## WHAT THE EXERCISE ASKS
Every line of the entries below from the one containing "micrograph reveals no" to the one containing "non-Hodgkin's type, High", both ends included, must be written out exactly. No other line belongs in the answer.

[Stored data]

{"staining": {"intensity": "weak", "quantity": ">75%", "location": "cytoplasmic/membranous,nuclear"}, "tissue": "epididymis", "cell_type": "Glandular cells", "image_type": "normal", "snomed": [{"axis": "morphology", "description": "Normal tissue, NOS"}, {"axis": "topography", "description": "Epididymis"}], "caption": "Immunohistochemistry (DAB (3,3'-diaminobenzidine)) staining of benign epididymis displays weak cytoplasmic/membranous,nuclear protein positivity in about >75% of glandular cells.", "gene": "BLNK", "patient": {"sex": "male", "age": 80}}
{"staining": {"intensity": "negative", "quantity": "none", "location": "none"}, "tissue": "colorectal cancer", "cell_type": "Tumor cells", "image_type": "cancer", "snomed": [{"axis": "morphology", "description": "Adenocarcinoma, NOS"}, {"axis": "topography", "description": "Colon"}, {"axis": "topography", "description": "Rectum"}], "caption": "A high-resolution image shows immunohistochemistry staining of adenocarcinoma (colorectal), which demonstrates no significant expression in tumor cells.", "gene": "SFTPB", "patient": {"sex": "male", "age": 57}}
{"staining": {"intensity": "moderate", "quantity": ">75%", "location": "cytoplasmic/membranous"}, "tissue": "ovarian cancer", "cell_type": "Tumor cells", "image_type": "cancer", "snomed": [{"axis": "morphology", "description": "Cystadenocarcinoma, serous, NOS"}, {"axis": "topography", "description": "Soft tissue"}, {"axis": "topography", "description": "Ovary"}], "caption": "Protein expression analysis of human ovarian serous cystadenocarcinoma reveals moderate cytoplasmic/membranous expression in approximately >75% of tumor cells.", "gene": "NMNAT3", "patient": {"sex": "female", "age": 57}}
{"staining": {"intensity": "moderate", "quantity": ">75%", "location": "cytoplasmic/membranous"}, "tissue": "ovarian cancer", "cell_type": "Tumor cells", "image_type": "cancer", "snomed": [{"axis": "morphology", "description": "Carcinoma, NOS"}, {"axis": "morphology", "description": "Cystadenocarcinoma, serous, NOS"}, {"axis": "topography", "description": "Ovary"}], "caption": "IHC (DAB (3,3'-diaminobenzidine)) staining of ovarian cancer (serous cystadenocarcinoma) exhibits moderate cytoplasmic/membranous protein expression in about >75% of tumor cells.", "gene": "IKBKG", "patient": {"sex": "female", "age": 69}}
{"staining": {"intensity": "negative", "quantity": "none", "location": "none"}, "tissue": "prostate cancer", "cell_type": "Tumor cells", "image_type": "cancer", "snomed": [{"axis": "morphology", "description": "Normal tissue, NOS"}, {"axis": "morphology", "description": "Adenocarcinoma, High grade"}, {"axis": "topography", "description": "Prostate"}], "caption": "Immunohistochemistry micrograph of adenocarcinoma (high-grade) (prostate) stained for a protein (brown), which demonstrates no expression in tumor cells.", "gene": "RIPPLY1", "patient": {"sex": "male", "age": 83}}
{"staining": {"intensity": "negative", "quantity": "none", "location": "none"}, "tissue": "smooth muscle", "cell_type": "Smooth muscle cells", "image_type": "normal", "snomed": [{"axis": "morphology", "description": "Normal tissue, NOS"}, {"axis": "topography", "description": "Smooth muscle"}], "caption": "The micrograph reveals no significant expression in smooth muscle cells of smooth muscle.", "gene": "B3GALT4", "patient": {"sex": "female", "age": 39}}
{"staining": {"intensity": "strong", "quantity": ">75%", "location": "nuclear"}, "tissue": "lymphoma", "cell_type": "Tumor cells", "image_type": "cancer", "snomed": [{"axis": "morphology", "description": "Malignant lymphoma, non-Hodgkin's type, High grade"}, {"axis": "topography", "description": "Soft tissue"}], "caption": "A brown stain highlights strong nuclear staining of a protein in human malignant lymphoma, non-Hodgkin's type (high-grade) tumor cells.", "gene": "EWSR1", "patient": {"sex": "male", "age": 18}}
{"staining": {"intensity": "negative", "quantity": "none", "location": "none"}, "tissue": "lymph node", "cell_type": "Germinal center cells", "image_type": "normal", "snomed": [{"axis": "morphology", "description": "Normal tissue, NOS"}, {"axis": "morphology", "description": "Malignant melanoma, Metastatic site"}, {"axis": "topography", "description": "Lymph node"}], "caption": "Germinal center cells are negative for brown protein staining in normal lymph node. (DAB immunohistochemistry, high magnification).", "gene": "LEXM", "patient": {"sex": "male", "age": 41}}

## ANSWER TO THE PROBLEM
{"staining": {"intensity": "negative", "quantity": "none", "location": "none"}, "tissue": "smooth muscle", "cell_type": "Smooth muscle cells", "image_type": "normal", "snomed": [{"axis": "morphology", "description": "Normal tissue, NOS"}, {"axis": "topography", "description": "Smooth muscle"}], "caption": "The micrograph reveals no significant expression in smooth muscle cells of smooth muscle.", "gene": "B3GALT4", "patient": {"sex": "female", "age": 39}}
{"staining": {"intensity": "strong", "quantity": ">75%", "location": "nuclear"}, "tissue": "lymphoma", "cell_type": "Tumor cells", "image_type": "cancer", "snomed": [{"axis": "morphology", "description": "Malignant lymphoma, non-Hodgkin's type, High grade"}, {"axis": "topography", "description": "Soft tissue"}], "caption": "A brown stain highlights strong nuclear staining of a protein in human malignant lymphoma, non-Hodgkin's type (high-grade) tumor cells.", "gene": "EWSR1", "patient": {"sex": "male", "age": 18}}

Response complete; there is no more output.